Remember when Bank of Canada Governor Poloz surprised the market with a second rate in early September? It caught the market off-guard as the market had priced in much less than a 50% chance of a hike.
Here is the chart of the BAX futures and CAD on the day Poloz shocked the market with the second unexpected hike.
Contrary to the Federal Reserve, which, in modern times, have never tightened when there was less than a 50% chance, the Canadian Bank Governor decided to teach the market a lesson. He purposely wanted to introduce some two-way risk into monetary policy. It was a return to Central Banking days of old. Poloz argued that in normal times, there was no need for extreme Central Bank hand holding. From Bloomberg reporter’s Luke Kawa:
The Bank of Canada has gone back to the future.
For the past decade, traders have been conditioned to expect central banks to both telegraph policy tweaks ahead of time and offer a thorough rationalization of those shifts at the time of implementation.
Canada’s central bank provided neither when hiking its benchmark rate to 1 percent on Sept. 6. Monetary policy makers hadn’t spoken publicly since July 12, when they delivered their first increase in almost seven years, nor was the latest decision followed by a press conference.
The data – which showed the Canadian economy expanded at a torrid pace of 4.5 percent in the second quarter, with core inflation measures beginning to edge higher – spoke loudly enough.

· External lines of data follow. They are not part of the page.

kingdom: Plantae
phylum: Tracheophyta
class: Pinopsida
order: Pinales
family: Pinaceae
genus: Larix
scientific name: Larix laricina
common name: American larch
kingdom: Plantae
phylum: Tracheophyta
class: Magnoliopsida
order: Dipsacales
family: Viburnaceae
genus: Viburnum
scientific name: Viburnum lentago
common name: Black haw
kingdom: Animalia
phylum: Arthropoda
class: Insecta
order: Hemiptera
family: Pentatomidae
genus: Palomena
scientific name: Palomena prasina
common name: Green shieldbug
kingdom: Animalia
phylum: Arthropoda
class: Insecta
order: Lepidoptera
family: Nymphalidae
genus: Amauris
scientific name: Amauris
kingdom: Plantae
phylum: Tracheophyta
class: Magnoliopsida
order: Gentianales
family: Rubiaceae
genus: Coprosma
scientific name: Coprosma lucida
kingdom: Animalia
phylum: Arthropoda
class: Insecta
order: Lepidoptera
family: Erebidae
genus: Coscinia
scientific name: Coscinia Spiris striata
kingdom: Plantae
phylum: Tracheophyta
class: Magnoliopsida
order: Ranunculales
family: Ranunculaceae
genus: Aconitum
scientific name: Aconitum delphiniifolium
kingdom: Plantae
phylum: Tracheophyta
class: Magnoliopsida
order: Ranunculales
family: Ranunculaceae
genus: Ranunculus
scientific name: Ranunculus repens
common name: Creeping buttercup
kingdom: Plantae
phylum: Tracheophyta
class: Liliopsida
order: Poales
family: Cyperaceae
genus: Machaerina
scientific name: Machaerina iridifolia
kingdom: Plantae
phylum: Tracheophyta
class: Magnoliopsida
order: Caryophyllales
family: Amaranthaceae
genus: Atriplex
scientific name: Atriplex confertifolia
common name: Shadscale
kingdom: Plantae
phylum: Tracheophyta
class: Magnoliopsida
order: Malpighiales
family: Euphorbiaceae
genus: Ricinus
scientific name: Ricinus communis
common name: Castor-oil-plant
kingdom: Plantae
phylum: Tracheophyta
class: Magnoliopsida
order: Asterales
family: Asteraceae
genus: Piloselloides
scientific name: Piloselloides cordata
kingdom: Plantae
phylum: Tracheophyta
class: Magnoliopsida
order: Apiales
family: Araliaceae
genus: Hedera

It’s a throwback to the way central bankers used to operate in the 1980s and 1990s, when policy shifts could be made on any business day, without warning. The Bank of Canada didn’t adopt fixed announcement dates until the new millennium.
“It’s bringing monetary policy back to what it was 20 years ago – no bells and whistles, just a decision and a statement,” said Christopher Ragan, associate professor of economics at McGill University and former special adviser at the bank.